Dostoievski me estaba describiendo el mundo, lo que me rodeaba y tenía ante mí. No había escrito hasta entonces ni una sóla página ni pensaba que algún día pudiera hacerlo. Pero ahora sé que escribía sin escribir, que una tinta invisible estaba ya trazando las primeras palabras de mis primeras novelas. Los cimientos, el trabajo bajo la superficie. Aquella mujer de la ventana fue una prostituta en el arrabal de una novela que empecé a redactar quince años después. Apoyada en una tapia por la que corría despacio el sol, tal vez esperando a un Raskolnikov contenido pero igual de desesperado que el hijo de Dostoievski.

La literatura y la vida empezaban a trenzarse. Lo puedo ver ahora siguiendo las líneas de mi diario. Entonces tan confusas, ahora tan nítidas. Un mapa, el itinerario de una búsqueda. Albert Camus, otro punto en alto, otro descubrimiento fundamental. Cervantes, Tolstoi, Vargas Llosa, Juan Carlos Onetti, Joyce, Pavese, Dos Passos y otros dos escritores sin los que esa lista de títulos y nombres no sería el diario de mi vida. "1979. Kafka" y "1981. William Faulkner". Si Dostoievski me había hablado de las partes más oscuras del hombre, Kafka me condujo hasta el último de los sótanos, hasta el último rincón de la bóveda que hay dentro de cada ser humano. Y Faulkner me sobrecogió con la arquitectura, la construcción portentosa de un mundo mítico. Un condado imaginario y unos seres imaginarios que son más verdaderos que otros que realmente se encuentran en los atlas de geografía y en los libros del registro civil. A través de cuentos de cocineras negras, de leyendas deformadas, creó unos seres que "se componen en parte de lo que eran en la vida real y en parte de lo que deberían haber sido y no fueron: mejoré por tanto a Dios, que por dramático que pueda ser, no tiene sentido ni sensibilidad para el drama". En las líneas de mi diario todavía hay dos momentos fundamentales para llegar al otro lado de la frontera, para haber podido ser escritor o un tipo de escritor. Proust, el descubrimiento de la memoria como elemento de creación, con toda la complejidad que de ahí puede derivarse y explorarse, y Marsé. "1981. últimas tardes con Teresa".

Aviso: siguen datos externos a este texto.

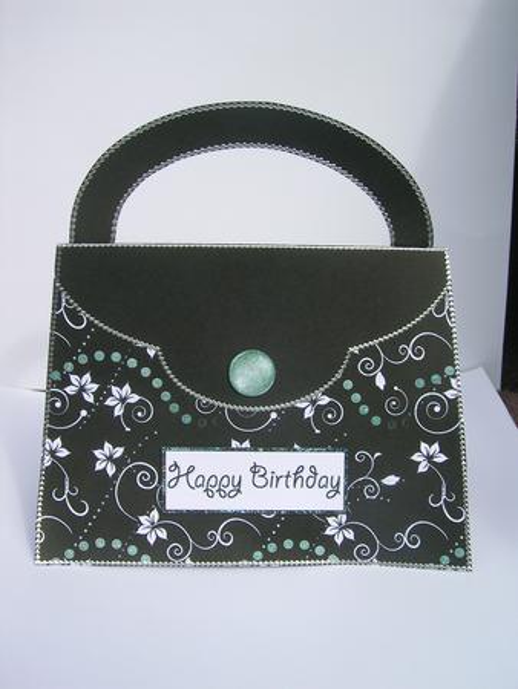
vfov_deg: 52.6
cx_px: 259
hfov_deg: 40.7
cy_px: 344
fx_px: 698
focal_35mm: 35
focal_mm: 5.4
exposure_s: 1/360
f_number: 4.8
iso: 50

Una primavera llevando ese libro en el bolsillo de un pantalón militar. Yo era un soldado de la División Acorazada Brunete y cada tarde salía en un jeep como escolta de un jefe sobre el que pesaba una amenaza de ETA. Recorriendo las calles de Madrid con un dedo en el gatillo de mi arma y un libro sacudido en el bolsillo del pantalón. Aquella capacidad narrativa después de tanto torpe experimento pseudo vanguardista. Marsé y los derrotados. La mitología también podía escribirse en las calles de un barrio pobre. Aquellas palabras de Marsé, "lo poco que hubo de solidario y civilizado en mi primera juventud", estaban a punto de concluir su ciclo. A partir de ahí todo lo que iba a anotar en mi diario sería distinto. Para entonces ya había hecho acopio de músculos y determinación. Estaba preparado y me disponía a salir bajo la lluvia. Iba a cruzar la frontera de la escritura.